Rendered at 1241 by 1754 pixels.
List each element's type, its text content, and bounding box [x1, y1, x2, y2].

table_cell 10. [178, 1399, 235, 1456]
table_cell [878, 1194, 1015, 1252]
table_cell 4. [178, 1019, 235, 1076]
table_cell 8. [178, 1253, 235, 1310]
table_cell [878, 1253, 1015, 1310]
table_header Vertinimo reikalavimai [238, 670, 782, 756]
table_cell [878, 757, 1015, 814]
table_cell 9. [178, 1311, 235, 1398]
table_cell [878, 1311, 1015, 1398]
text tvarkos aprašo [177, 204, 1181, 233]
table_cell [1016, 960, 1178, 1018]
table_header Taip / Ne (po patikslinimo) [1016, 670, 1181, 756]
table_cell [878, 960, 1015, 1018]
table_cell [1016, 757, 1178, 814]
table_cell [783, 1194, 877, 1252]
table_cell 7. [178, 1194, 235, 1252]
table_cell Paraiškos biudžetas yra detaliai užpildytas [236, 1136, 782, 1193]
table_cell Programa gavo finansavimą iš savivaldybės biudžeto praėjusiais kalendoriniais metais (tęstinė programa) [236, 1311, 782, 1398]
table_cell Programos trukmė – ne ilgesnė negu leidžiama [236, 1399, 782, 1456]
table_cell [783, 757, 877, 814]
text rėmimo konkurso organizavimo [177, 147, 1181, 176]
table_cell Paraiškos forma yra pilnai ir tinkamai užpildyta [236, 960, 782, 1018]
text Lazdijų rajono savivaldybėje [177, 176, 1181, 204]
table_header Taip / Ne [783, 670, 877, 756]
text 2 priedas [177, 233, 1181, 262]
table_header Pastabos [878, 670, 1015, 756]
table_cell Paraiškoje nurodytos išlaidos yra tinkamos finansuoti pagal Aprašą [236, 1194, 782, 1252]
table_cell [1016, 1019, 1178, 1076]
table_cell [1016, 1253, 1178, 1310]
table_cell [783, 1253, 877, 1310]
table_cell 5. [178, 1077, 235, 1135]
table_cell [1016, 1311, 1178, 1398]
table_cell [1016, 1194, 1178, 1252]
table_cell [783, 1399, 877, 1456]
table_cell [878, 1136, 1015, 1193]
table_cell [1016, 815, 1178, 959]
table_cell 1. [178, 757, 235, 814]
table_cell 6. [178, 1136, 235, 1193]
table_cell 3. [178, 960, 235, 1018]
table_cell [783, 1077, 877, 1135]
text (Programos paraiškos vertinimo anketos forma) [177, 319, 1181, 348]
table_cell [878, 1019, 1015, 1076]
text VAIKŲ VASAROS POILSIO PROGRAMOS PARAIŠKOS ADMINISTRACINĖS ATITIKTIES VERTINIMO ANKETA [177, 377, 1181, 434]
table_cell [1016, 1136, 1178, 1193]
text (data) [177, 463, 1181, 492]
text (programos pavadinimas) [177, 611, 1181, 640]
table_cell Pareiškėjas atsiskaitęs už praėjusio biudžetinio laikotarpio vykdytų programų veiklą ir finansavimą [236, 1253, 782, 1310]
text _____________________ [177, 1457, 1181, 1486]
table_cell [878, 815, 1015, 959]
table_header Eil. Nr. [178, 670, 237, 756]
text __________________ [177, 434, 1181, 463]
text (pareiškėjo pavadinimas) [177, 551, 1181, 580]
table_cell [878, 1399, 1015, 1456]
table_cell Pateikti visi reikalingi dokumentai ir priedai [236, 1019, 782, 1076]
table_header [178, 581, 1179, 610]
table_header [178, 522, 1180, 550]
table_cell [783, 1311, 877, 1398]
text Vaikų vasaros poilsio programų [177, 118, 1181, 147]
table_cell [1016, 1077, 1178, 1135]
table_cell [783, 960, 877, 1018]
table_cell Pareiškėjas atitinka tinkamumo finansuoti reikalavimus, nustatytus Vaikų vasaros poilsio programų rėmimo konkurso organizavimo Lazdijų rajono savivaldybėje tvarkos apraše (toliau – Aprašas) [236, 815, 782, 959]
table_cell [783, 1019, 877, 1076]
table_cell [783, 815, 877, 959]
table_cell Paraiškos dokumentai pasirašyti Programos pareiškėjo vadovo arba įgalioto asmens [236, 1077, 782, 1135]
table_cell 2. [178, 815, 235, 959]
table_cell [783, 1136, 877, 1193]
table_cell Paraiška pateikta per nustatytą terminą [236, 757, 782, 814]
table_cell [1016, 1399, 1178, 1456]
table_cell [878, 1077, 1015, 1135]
════
_What the task requires_
Print every line of the item above without altering any character.

_Written solution_
Rendered at 1241 by 1754 pixels.
List each element's type, its text content, and bounding box [x1, y1, x2, y2].

table_cell 10. [178, 1399, 235, 1456]
table_cell [878, 1194, 1015, 1252]
table_cell 4. [178, 1019, 235, 1076]
table_cell 8. [178, 1253, 235, 1310]
table_cell [878, 1253, 1015, 1310]
table_header Vertinimo reikalavimai [238, 670, 782, 756]
table_cell [878, 757, 1015, 814]
table_cell 9. [178, 1311, 235, 1398]
table_cell [878, 1311, 1015, 1398]
text tvarkos aprašo [177, 204, 1181, 233]
table_cell [1016, 960, 1178, 1018]
table_header Taip / Ne (po patikslinimo) [1016, 670, 1181, 756]
table_cell [878, 960, 1015, 1018]
table_cell [1016, 757, 1178, 814]
table_cell [783, 1194, 877, 1252]
table_cell 7. [178, 1194, 235, 1252]
table_cell Paraiškos biudžetas yra detaliai užpildytas [236, 1136, 782, 1193]
table_cell Programa gavo finansavimą iš savivaldybės biudžeto praėjusiais kalendoriniais metais (tęstinė programa) [236, 1311, 782, 1398]
table_cell Programos trukmė – ne ilgesnė negu leidžiama [236, 1399, 782, 1456]
table_cell [783, 757, 877, 814]
text rėmimo konkurso organizavimo [177, 147, 1181, 176]
table_cell Paraiškos forma yra pilnai ir tinkamai užpildyta [236, 960, 782, 1018]
text Lazdijų rajono savivaldybėje [177, 176, 1181, 204]
table_header Taip / Ne [783, 670, 877, 756]
text 2 priedas [177, 233, 1181, 262]
table_header Pastabos [878, 670, 1015, 756]
table_cell Paraiškoje nurodytos išlaidos yra tinkamos finansuoti pagal Aprašą [236, 1194, 782, 1252]
table_cell [1016, 1019, 1178, 1076]
table_cell [1016, 1253, 1178, 1310]
table_cell [783, 1253, 877, 1310]
table_cell 5. [178, 1077, 235, 1135]
table_cell [1016, 1311, 1178, 1398]
table_cell [1016, 1194, 1178, 1252]
table_cell [783, 1399, 877, 1456]
table_cell [878, 1136, 1015, 1193]
table_cell [1016, 815, 1178, 959]
table_cell 1. [178, 757, 235, 814]
table_cell 6. [178, 1136, 235, 1193]
table_cell 3. [178, 960, 235, 1018]
table_cell [783, 1077, 877, 1135]
text (Programos paraiškos vertinimo anketos forma) [177, 319, 1181, 348]
table_cell [878, 1019, 1015, 1076]
text VAIKŲ VASAROS POILSIO PROGRAMOS PARAIŠKOS ADMINISTRACINĖS ATITIKTIES VERTINIMO ANKETA [177, 377, 1181, 434]
table_cell [1016, 1136, 1178, 1193]
text (data) [177, 463, 1181, 492]
text (programos pavadinimas) [177, 611, 1181, 640]
table_cell Pareiškėjas atsiskaitęs už praėjusio biudžetinio laikotarpio vykdytų programų veiklą ir finansavimą [236, 1253, 782, 1310]
text _____________________ [177, 1457, 1181, 1486]
table_cell [878, 815, 1015, 959]
table_header Eil. Nr. [178, 670, 237, 756]
text __________________ [177, 434, 1181, 463]
text (pareiškėjo pavadinimas) [177, 551, 1181, 580]
table_cell [878, 1399, 1015, 1456]
table_cell Pateikti visi reikalingi dokumentai ir priedai [236, 1019, 782, 1076]
table_header [178, 581, 1179, 610]
table_header [178, 522, 1180, 550]
table_cell [783, 1311, 877, 1398]
text Vaikų vasaros poilsio programų [177, 118, 1181, 147]
table_cell [1016, 1077, 1178, 1135]
table_cell [783, 960, 877, 1018]
table_cell Pareiškėjas atitinka tinkamumo finansuoti reikalavimus, nustatytus Vaikų vasaros poilsio programų rėmimo konkurso organizavimo Lazdijų rajono savivaldybėje tvarkos apraše (toliau – Aprašas) [236, 815, 782, 959]
table_cell [783, 1019, 877, 1076]
table_cell [783, 815, 877, 959]
table_cell Paraiškos dokumentai pasirašyti Programos pareiškėjo vadovo arba įgalioto asmens [236, 1077, 782, 1135]
table_cell 2. [178, 815, 235, 959]
table_cell [783, 1136, 877, 1193]
table_cell Paraiška pateikta per nustatytą terminą [236, 757, 782, 814]
table_cell [1016, 1399, 1178, 1456]
table_cell [878, 1077, 1015, 1135]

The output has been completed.